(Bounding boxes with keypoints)
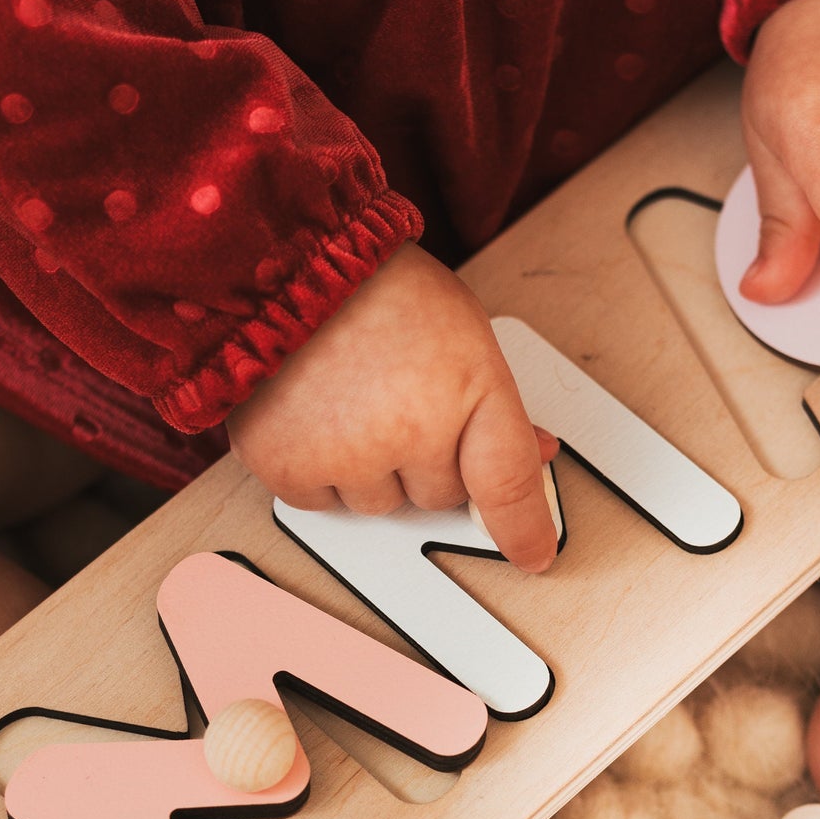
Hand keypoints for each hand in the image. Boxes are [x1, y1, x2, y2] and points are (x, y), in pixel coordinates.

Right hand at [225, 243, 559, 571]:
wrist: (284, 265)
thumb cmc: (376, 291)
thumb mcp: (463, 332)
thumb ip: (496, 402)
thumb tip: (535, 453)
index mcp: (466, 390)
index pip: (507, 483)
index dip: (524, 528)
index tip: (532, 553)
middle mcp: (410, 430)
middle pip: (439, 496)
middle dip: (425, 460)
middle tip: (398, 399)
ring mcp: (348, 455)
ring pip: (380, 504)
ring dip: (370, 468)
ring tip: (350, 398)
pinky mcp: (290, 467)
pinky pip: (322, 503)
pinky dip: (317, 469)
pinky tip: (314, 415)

==

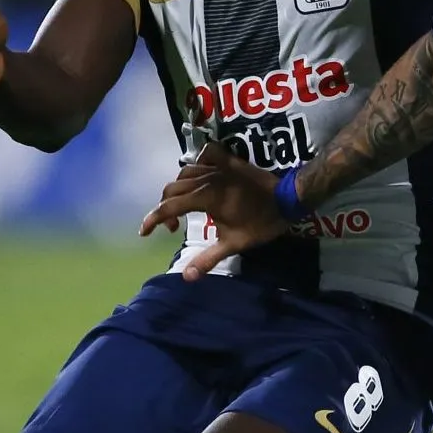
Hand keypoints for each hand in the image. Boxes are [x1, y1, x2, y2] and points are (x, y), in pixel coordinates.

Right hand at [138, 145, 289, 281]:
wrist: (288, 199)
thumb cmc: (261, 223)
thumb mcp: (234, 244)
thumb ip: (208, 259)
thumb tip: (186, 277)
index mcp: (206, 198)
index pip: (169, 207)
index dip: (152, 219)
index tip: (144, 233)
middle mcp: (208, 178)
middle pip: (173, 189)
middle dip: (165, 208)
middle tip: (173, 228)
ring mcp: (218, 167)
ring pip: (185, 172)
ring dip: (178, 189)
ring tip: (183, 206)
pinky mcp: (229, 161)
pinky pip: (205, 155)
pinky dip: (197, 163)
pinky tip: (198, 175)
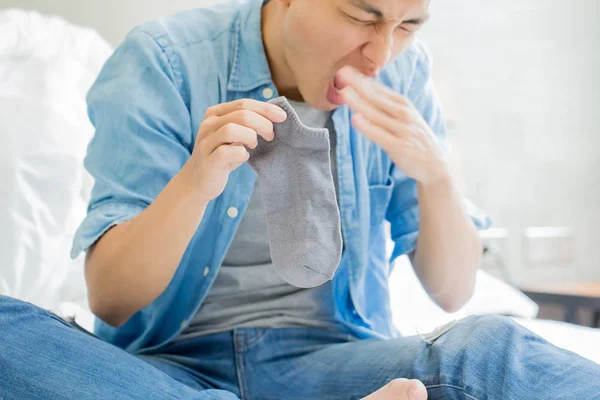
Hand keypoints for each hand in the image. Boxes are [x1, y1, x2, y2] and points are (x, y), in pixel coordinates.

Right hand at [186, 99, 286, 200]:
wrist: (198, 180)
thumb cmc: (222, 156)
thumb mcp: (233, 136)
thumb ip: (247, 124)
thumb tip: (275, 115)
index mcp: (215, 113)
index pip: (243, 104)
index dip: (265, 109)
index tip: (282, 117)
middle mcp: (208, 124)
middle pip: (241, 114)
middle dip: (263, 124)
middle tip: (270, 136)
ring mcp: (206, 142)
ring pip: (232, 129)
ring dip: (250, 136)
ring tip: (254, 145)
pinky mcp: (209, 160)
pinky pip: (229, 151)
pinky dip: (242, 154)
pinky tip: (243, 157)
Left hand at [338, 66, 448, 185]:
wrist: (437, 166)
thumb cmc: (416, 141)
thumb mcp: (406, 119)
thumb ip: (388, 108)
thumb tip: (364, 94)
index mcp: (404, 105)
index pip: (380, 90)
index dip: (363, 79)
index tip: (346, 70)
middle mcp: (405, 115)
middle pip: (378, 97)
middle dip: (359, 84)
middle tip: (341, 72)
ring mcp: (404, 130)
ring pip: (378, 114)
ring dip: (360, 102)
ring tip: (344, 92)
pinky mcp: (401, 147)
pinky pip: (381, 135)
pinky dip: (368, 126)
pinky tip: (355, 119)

**The problem**.
Tell how many lines in the data contain the word "hand", answering with that number and no other text.

**Exercise solution**.
7